____ Data for processing

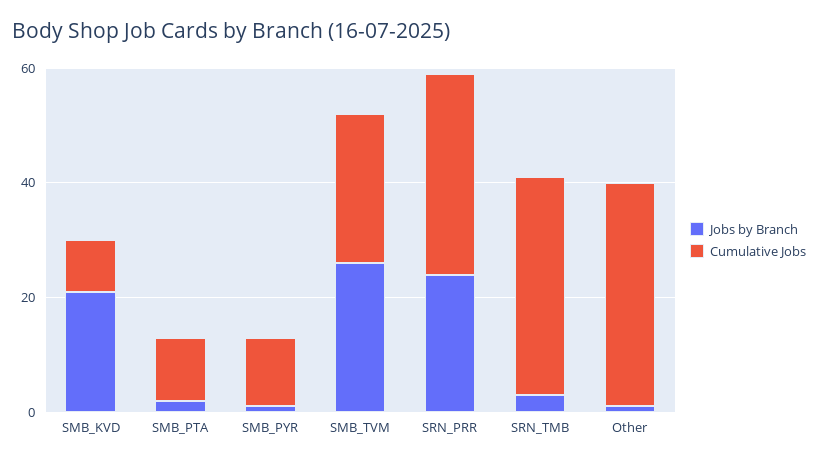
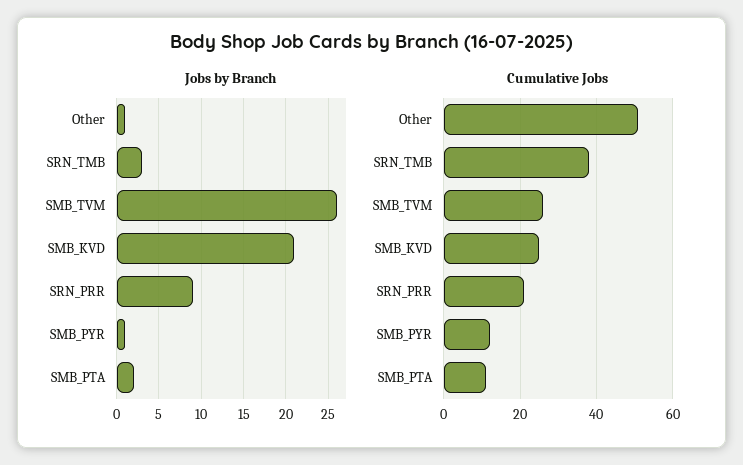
Cumulative Jobs, SMB_KVD: 10 -> 25
Jobs by Branch, SRN_PRR: 25 -> 9
Cumulative Jobs, SRN_PRR: 35 -> 20
Cumulative Jobs, Other: 40 -> 50

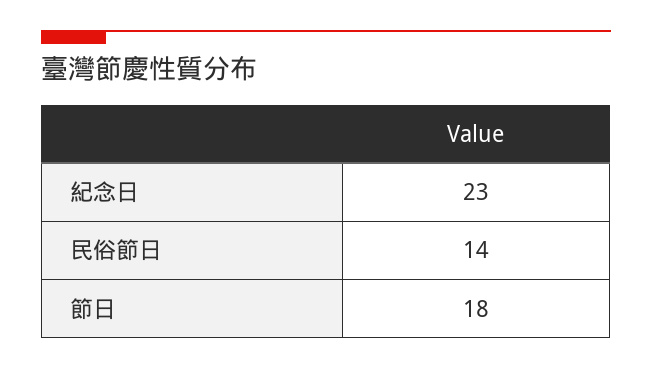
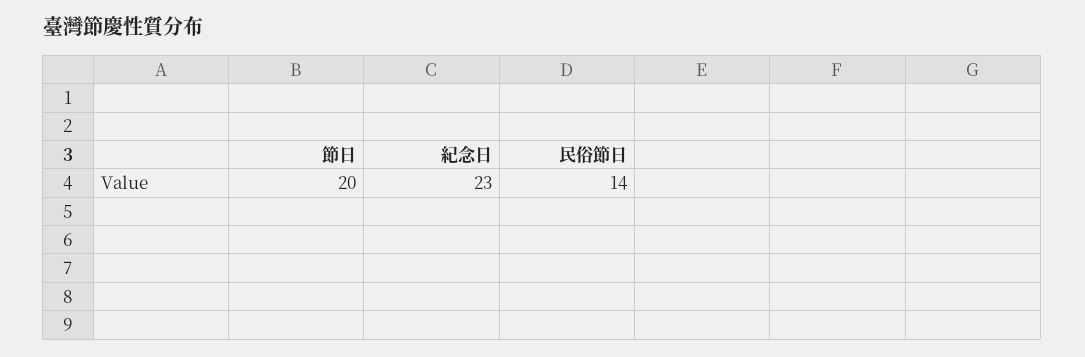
節日: 18 -> 20

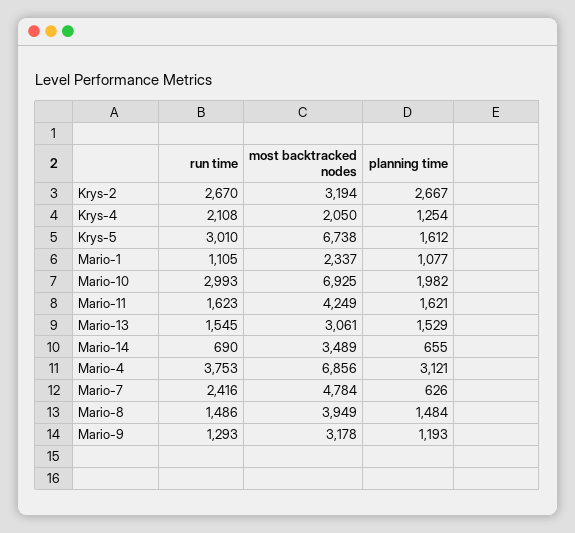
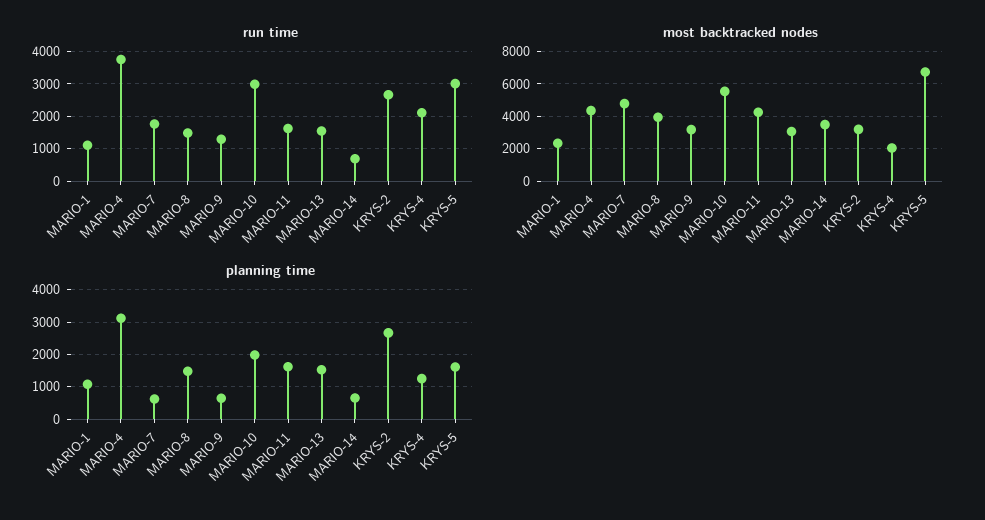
most backtracked nodes, Mario-10: 6925 -> 5500
most backtracked nodes, Mario-4: 6856 -> 4500
run time, Mario-7: 2416 -> 1800
planning time, Mario-9: 1193 -> 600

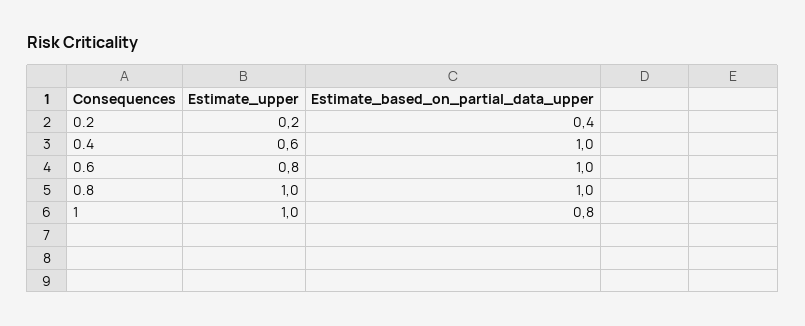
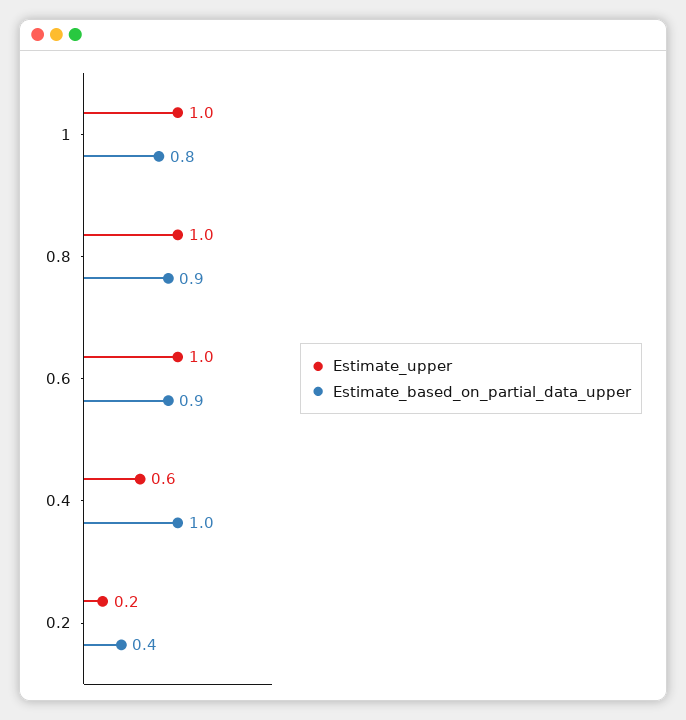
Estimate_upper, 0.6: 0.8 -> 1
Estimate_based_on_partial_data_upper, 0.6: 1 -> 0.9
Estimate_based_on_partial_data_upper, 0.8: 1 -> 0.9

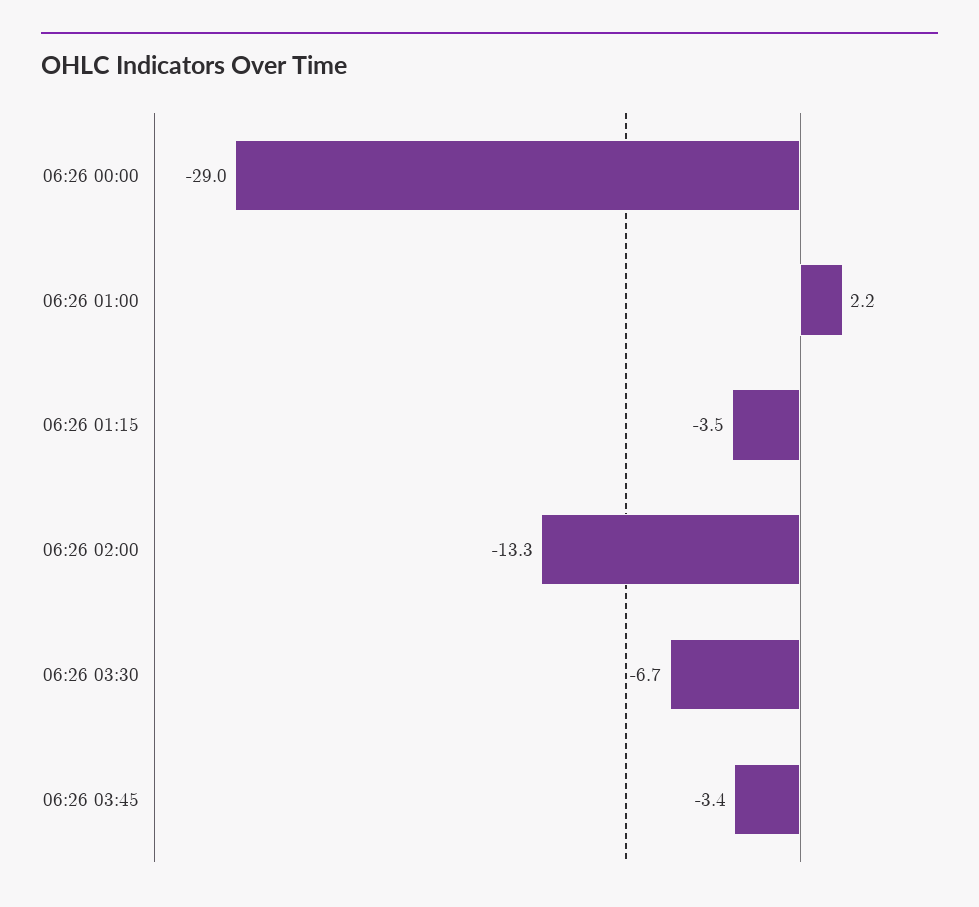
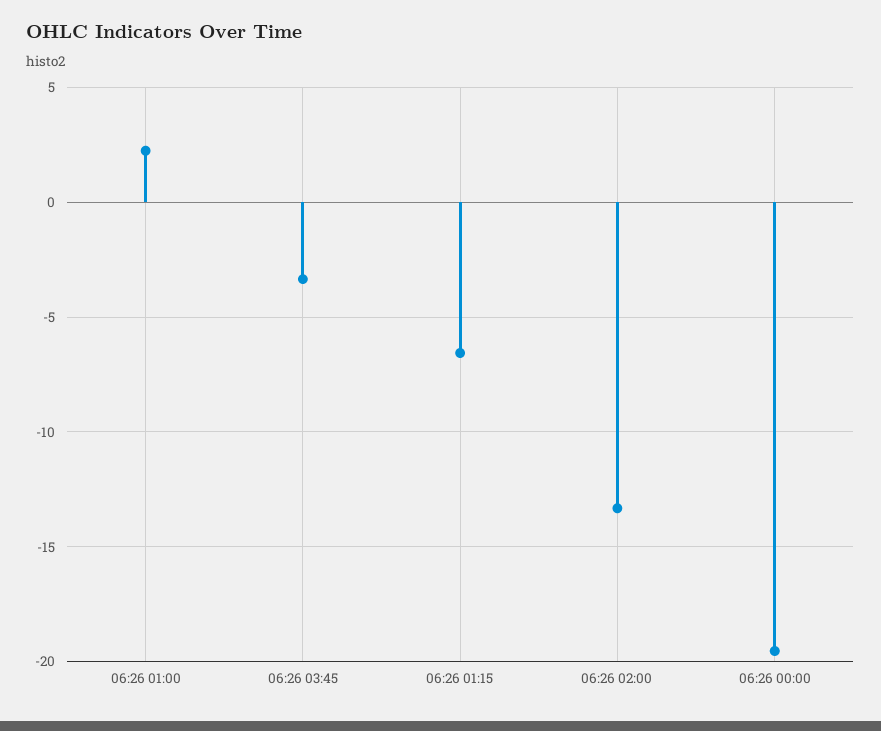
06:26 00:00: -29 -> -19.5
06:26 01:15: -3.5 -> -6.5
06:26 03:30: -6.7 -> none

________

The reply should consist only of the lines from the top of the material above through the line with "most backtracked nodes, Mario-4: 6856 -> 4500", printed exactly, pictures omitted.

Cumulative Jobs, SMB_KVD: 10 -> 25
Jobs by Branch, SRN_PRR: 25 -> 9
Cumulative Jobs, SRN_PRR: 35 -> 20
Cumulative Jobs, Other: 40 -> 50

節日: 18 -> 20

most backtracked nodes, Mario-10: 6925 -> 5500
most backtracked nodes, Mario-4: 6856 -> 4500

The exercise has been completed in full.